Struttura dell'azione rituale
Nelle sue linee essenziali il t. si apre con la caduta del soggetto (per lo
più femminile) in una condizione di crisi (non identificabile con una forma
definita di turba psichica) attribuita al morso di una "taranta" (anch'essa
non identificabile con questo o quel ragno). Al fine di restaurare la
condizione normale si dà luogo a un cerimoniale musicale con cui vengono
sottoposte una dopo l'altra alla "tarantata", che versa in uno stato
d'inerzia, melodie diverse fino a quella che suscita una reazione affettiva
e la stimola al ballo. Questa "esplorazione" musicale è dovuta al fatto che
le "tarante" sono sentite e concepite come una pluralità di vere e proprie
figure mitiche articolate in categorie diverse, ciascuna delle quali è
portatrice di un atteggiamento psicologico definito (tarante "libertine", se
la crisi si presenta con manifestazioni erotiche; "canterine", se inducono
una vistosa tendenza al canto; "tempestose", se il soggetto palesa
atteggiamenti agonistici e di potenza guerriera; "tristi e mute", se la
crisi si presenta con la morfologia degli stati depressivi) ed è legata a
una melodia determinata. Dopo l'identificazione della taranta, ha inizio la
fase più propriamente catartica: il ballo (una tarantella molto diversa da
quella di usuale intrattenimento), diretto da suonatori tradizionalmente
sperimentati, si svolge in due cicli: a terra (e qui la danzatrice impersona
la taranta) e in piedi (fase nella quale la tarantata entra in rapporto
agonistico con il ragno, mimando fasi d'inseguimento e infine di
calpestamento di esso). L'intero arco esorcistico può durare anche molti
giorni, e il suo carattere simbolico è denunciato dal fatto che la crisi si
rinnova di norma per molti anni secondo una periodicità calendariale che ne
fissa l'insorgenza tra giugno e agosto; questo rinnovarsi è spiegato per lo
più con l'idea tradizionalizzata di una "discendenza" lasciata dalla taranta;
dopo l'esorcismo ha luogo un rendimento di grazie a s. Paolo (ancora oggi in
una cappella del santo a Galatina nel Salento).
Riti di possessione
Pur nel suo assorbimento parziale nella pratica devozionale cristiana
diretta a s.

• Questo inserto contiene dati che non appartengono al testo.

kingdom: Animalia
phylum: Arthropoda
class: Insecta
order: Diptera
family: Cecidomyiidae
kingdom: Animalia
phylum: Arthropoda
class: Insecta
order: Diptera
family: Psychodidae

Paolo nella sua qualità di protettore dai morsi di animali
velenosi in genere, il t. rivela le sue caratteristiche di istituzione
catartica di tipo arcaico, profondamente affine alle tecniche
diagnostico-terapeutiche del mondo antico per la cura di affezioni psichiche
di vario genere, quale soprattutto il coribantismo (nello Ione Platone
indica i κορυβαντιῶντες come coloro che "sono sensibili e rispondono solo a
quella melodia che è del dio dal quale sono posseduti ... mentre sono
insensibili a tutte le altre"), e ai cerimoniali africani bori e zar fino al
vodù haitiano, nel quale i singoli loa, largamente identificati con i santi
del cattolicesimo, costituiscono una pluralità di esseri sovrannaturali
suscettibili anch'essi di evocazione mediante sollecitazione musicale.

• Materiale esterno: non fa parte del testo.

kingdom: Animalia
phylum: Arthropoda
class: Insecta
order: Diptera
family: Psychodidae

La danza della taranta oggi
Epurate delle pregnanti valenze religiose e terapeutiche che storicamente le
hanno connotate, alcune modalità espressive tipiche di questo sistema
rituale sono state recentemente recuperate da alcuni gruppi musicali e
associazioni culturali, in un movimento di riappropriazione delle tradizioni
culturali e di recupero delle forme coreutiche tradizionali che ha trovato
forti riscontri da parte del pubblico, divenendo un emblema sociale e
ideologico di alternativa culturale alla globalizzazione.